From: Kingsey Falls, Quebec
Frère Marie-Victorin (born Conrad Kirouac) was a member of Brothers of the Christian Schools and a noted botanist. He is known as the father of the Botanical Garden of Montreal.
- Born in 1885 in Kingsey Falls, Quebec
- Died in 1944 in Montreal, Quebec
Son of a prosperous merchant, he was born Joseph-Louis-Conrad Kirouac. He was also a relative of the noted American writer, Jack Kerouac.
A self-taught botanist, Frère Marie-Victorin was the first chair of botany at Université de Montréal, founder of the Institut de Botanique and the Montréal Botanical Garden.
The garden was founded in 1931. Established during the Great Depression, the garden developed sporadically until 1936, when it received an injection of funding. In 1939, Marie-Victorin succeeded in moving his Botanical Institute (formerly the Laboratoire de Botanique) to the Garden.
Brother Victorin is also known for his writings.
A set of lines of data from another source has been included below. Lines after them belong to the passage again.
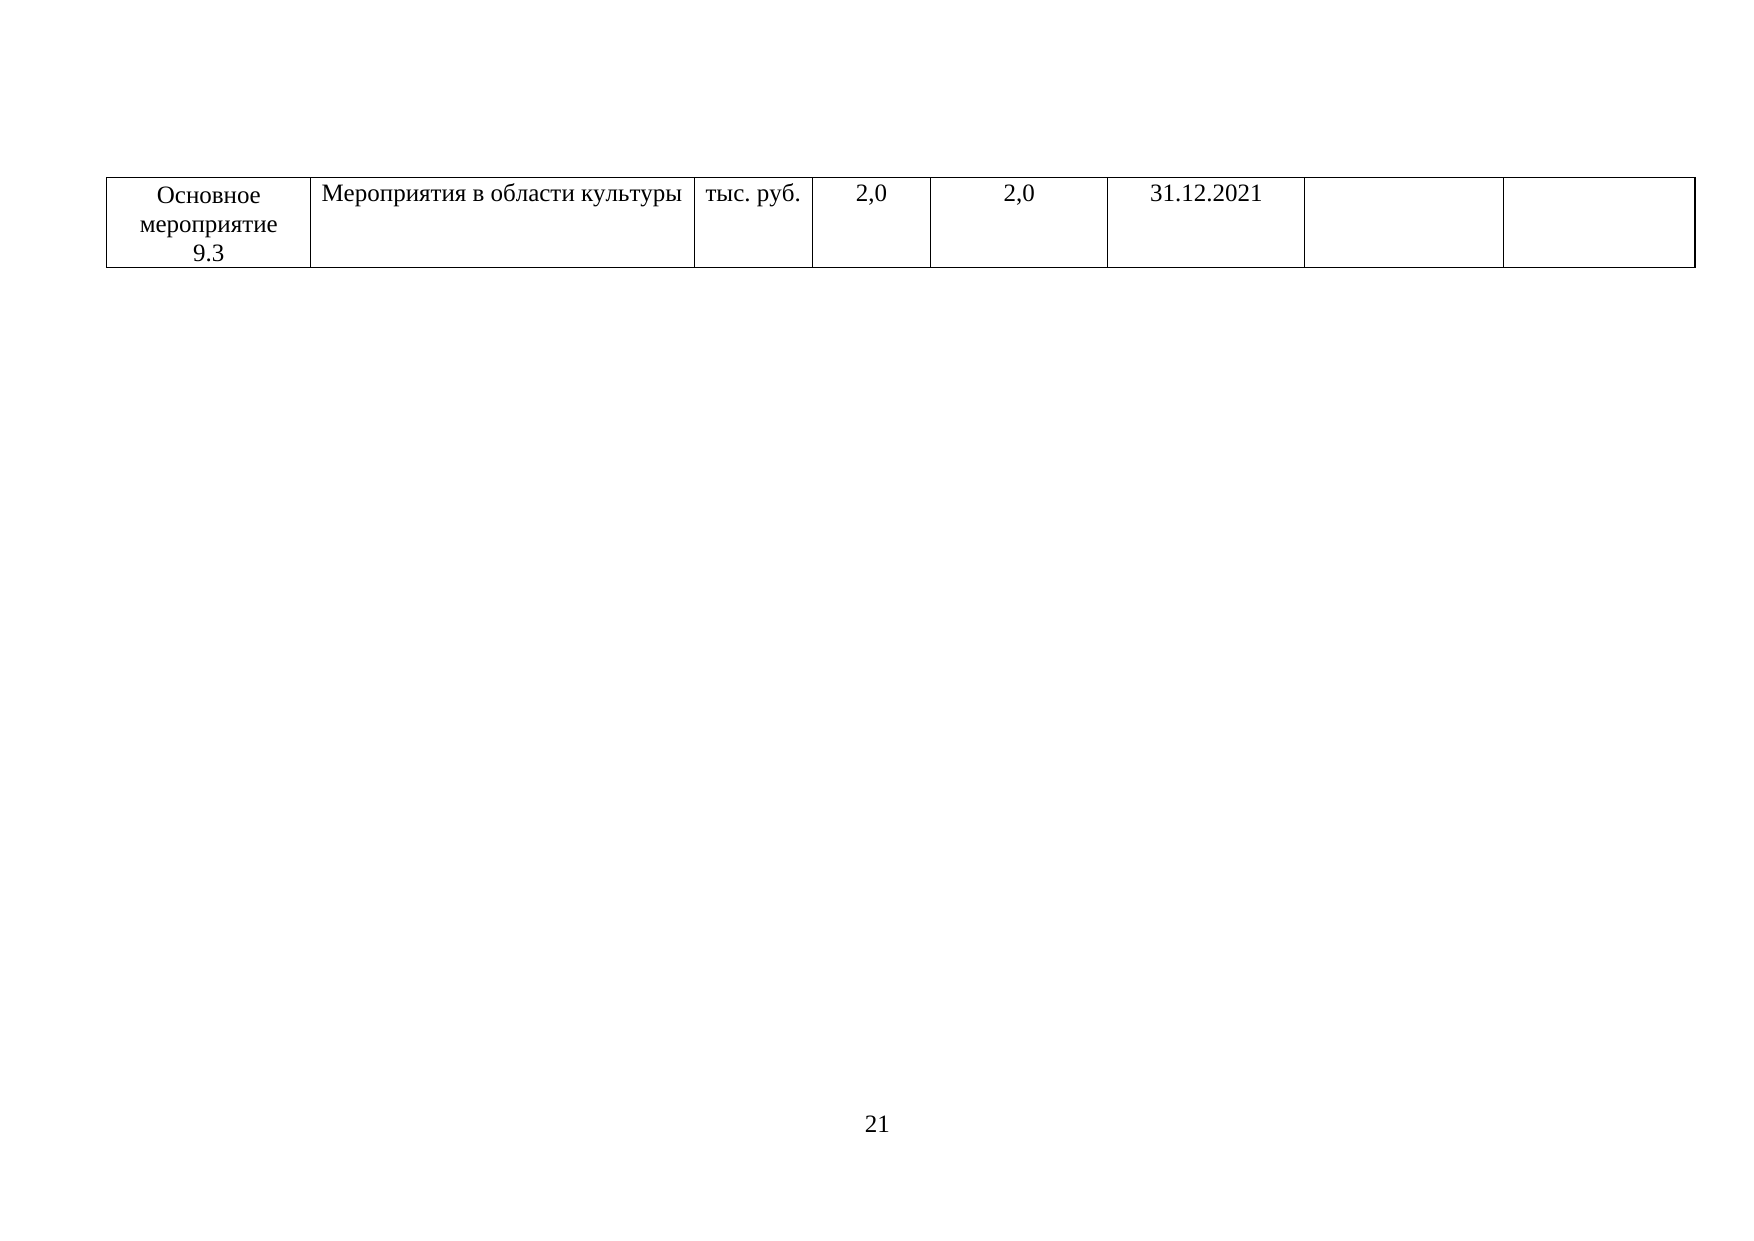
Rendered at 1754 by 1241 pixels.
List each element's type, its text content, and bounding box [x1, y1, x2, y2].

table_cell 2,0 [813, 178, 930, 267]
table_cell тыс. руб. [695, 178, 812, 267]
table_cell [1305, 178, 1503, 267]
table_cell Основное мероприятие 9.3 [107, 178, 310, 267]
table_cell 2,0 [931, 178, 1107, 267]
table_cell Мероприятия в области культуры [311, 178, 694, 267]
table_cell [1504, 178, 1694, 267]
table_cell 31.12.2021 [1108, 178, 1304, 267]
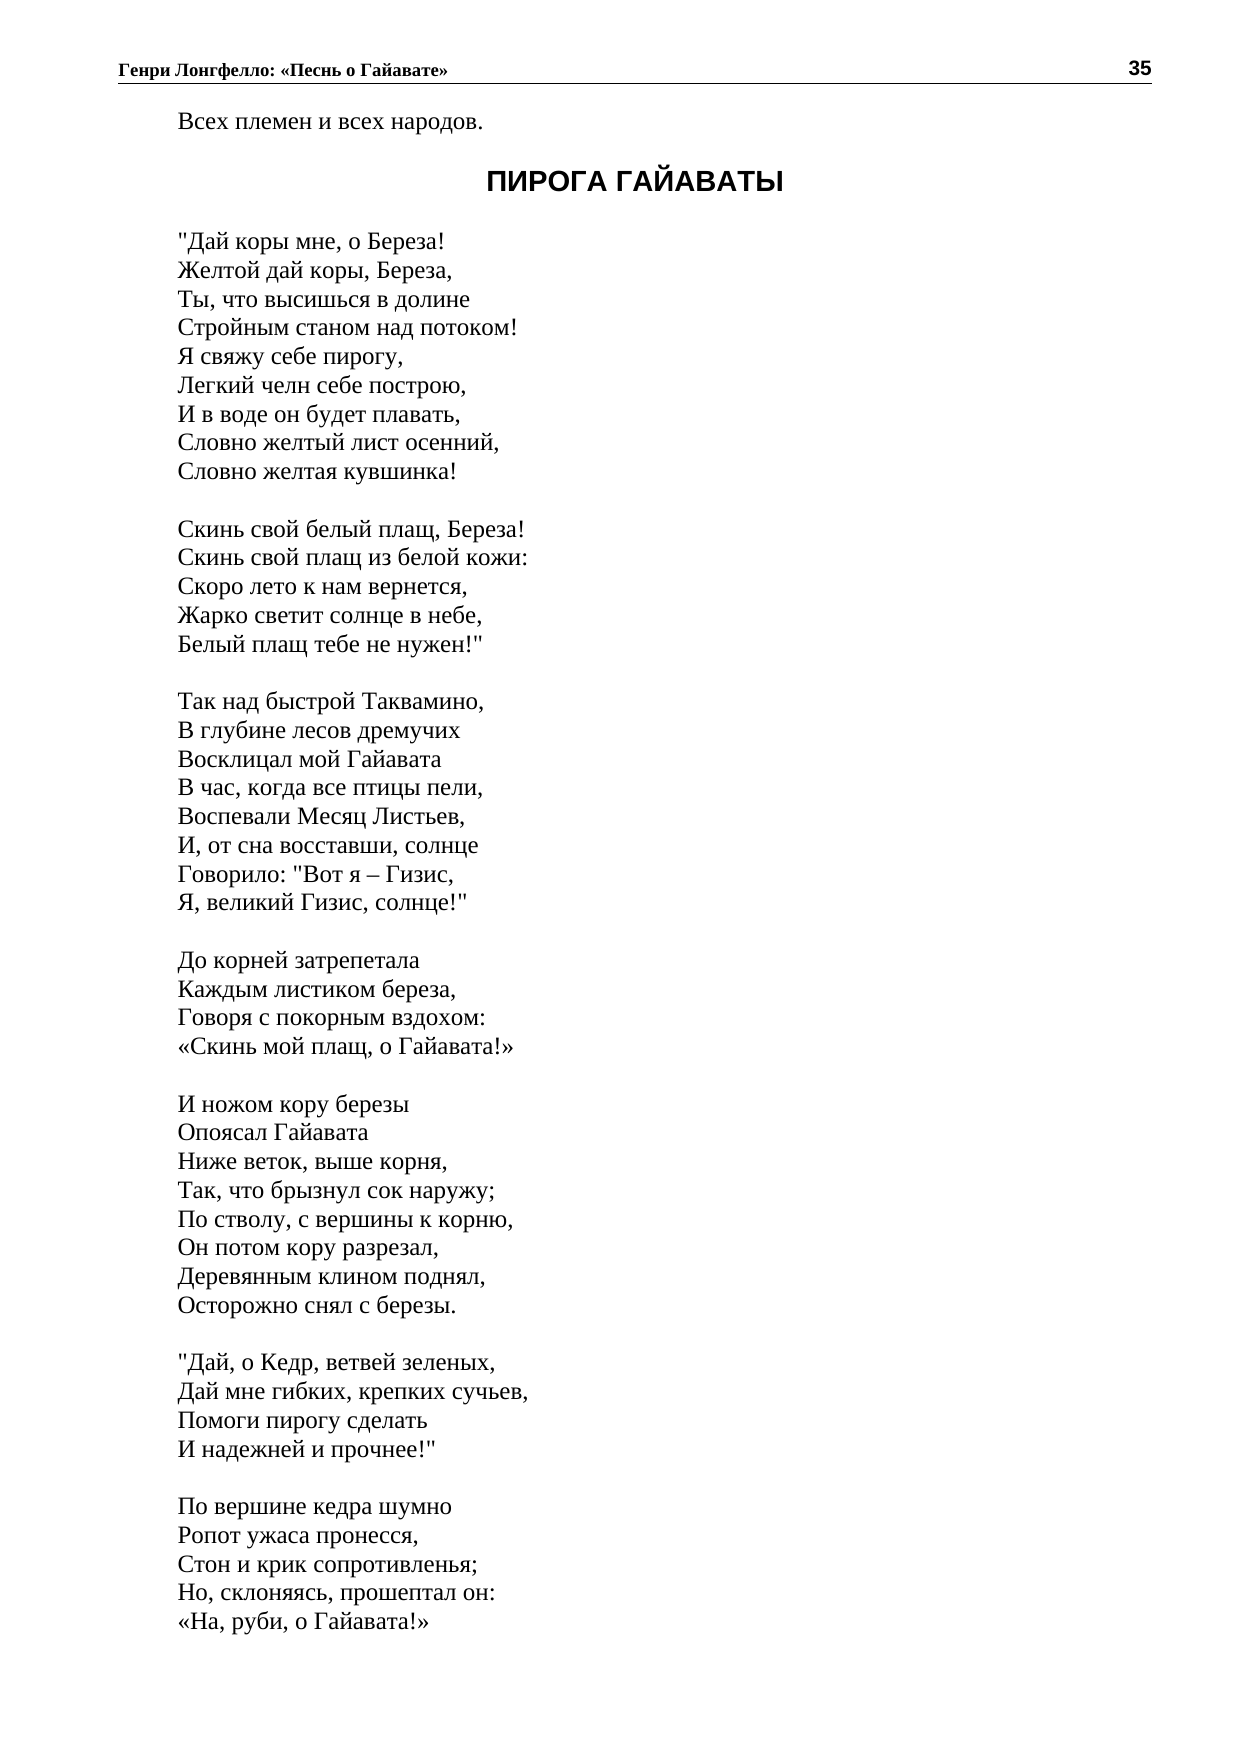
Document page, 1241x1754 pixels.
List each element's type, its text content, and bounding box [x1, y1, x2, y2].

text По вершине кедра шумно [118, 1491, 1152, 1520]
text Воспевали Месяц Листьев, [118, 801, 1152, 830]
text Желтой дай коры, Береза, [118, 255, 1152, 284]
text В час, когда все птицы пели, [118, 772, 1152, 801]
text Жарко светит солнце в небе, [118, 600, 1152, 629]
text "Дай, о Кедр, ветвей зеленых, [118, 1347, 1152, 1376]
text Ропот ужаса пронесся, [118, 1520, 1152, 1549]
text Каждым листиком береза, [118, 974, 1152, 1002]
text Ниже веток, выше корня, [118, 1146, 1152, 1175]
text В глубине лесов дремучих [118, 715, 1152, 744]
text "Дай коры мне, о Береза! [118, 226, 1152, 255]
text И надежней и прочнее!" [118, 1434, 1152, 1462]
text Словно желтый лист осенний, [118, 427, 1152, 456]
text Так, что брызнул сок наружу; [118, 1175, 1152, 1204]
text Всех племен и всех народов. [118, 106, 1152, 135]
text «Скинь мой плащ, о Гайавата!» [118, 1031, 1152, 1060]
text До корней затрепетала [118, 945, 1152, 974]
text Он потом кору разрезал, [118, 1232, 1152, 1261]
text Легкий челн себе построю, [118, 370, 1152, 399]
text Стройным станом над потоком! [118, 312, 1152, 341]
text Стон и крик сопротивленья; [118, 1549, 1152, 1577]
text Скинь свой белый плащ, Береза! [118, 514, 1152, 542]
text Дай мне гибких, крепких сучьев, [118, 1376, 1152, 1405]
text По стволу, с вершины к корню, [118, 1204, 1152, 1232]
text Осторожно снял с березы. [118, 1290, 1152, 1319]
text Восклицал мой Гайавата [118, 744, 1152, 772]
text Так над быстрой Таквамино, [118, 686, 1152, 715]
text Словно желтая кувшинка! [118, 456, 1152, 485]
text Говорило: "Вот я – Гизис, [118, 859, 1152, 887]
text Говоря с покорным вздохом: [118, 1002, 1152, 1031]
text Скинь свой плащ из белой кожи: [118, 542, 1152, 571]
subtitle ПИРОГА ГАЙАВАТЫ [118, 164, 1152, 197]
text И, от сна восставши, солнце [118, 830, 1152, 859]
text Белый плащ тебе не нужен!" [118, 629, 1152, 657]
text Ты, что высишься в долине [118, 284, 1152, 312]
text И в воде он будет плавать, [118, 399, 1152, 427]
text Помоги пирогу сделать [118, 1405, 1152, 1434]
text Я свяжу себе пирогу, [118, 341, 1152, 370]
text И ножом кору березы [118, 1089, 1152, 1117]
text Скоро лето к нам вернется, [118, 571, 1152, 600]
text Деревянным клином поднял, [118, 1261, 1152, 1290]
text Я, великий Гизис, солнце!" [118, 887, 1152, 916]
text Но, склоняясь, прошептал он: [118, 1577, 1152, 1606]
text «На, руби, о Гайавата!» [118, 1606, 1152, 1635]
text Опоясал Гайавата [118, 1117, 1152, 1146]
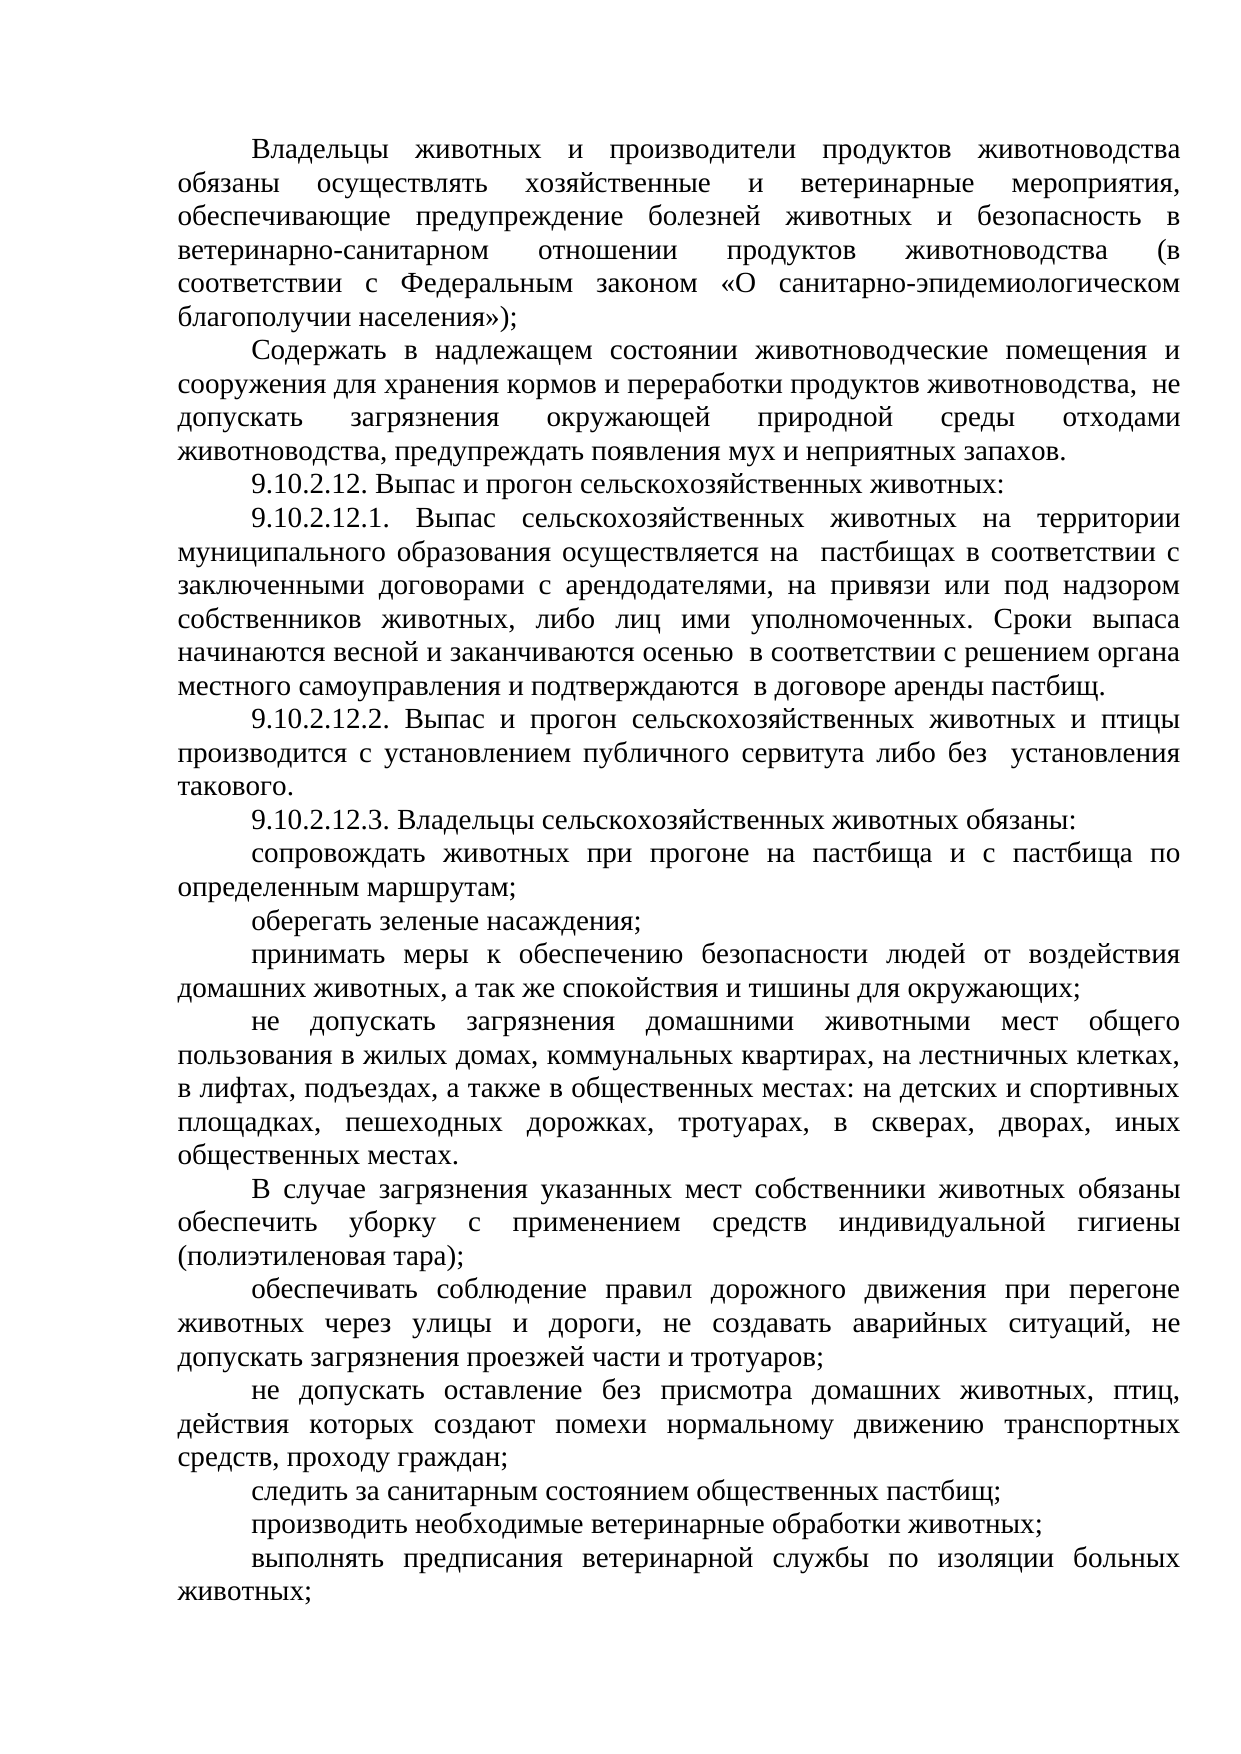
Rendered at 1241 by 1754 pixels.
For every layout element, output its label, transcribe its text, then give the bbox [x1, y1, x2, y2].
His Flore laurentienne (1935) is a botanical record of all species indigenous to southern Quebec, and was the first such record to be compiled.
Brother Victorin died in Montreal in a car accident in 1944.
A building at the Université de Montréal, where he had taught botany, was subsequently named for him.
The Marie-Victorin rose, developed by Agriculture and Agri-Food Canada, was named in his honour.
To honor the centennial of his birth in 1985, a park was established in his hometown of Kingsley Falls, named Parc Marie-Victorin.
Brother Victorin has been inducted as a member of the Canadian Science and Engineering Hall of Fame.
Kingsey Falls, Quebec is a town in Centre-du-Québec, Quebec.
Choosing to live in Kingsey Falls means enjoying a pleasant middle ground between the city and country.
With its 2,500 inhabitants, Kingsey Falls is part of the Centre-du-Québec region, ideally located between two major cities—Montreal and Quebec—as well as 70 km from Sherbrooke, 40 km from Drummondville and 20 km from Victoriaville.
One of the largest employers in the community is Cascades, which is headquartered there.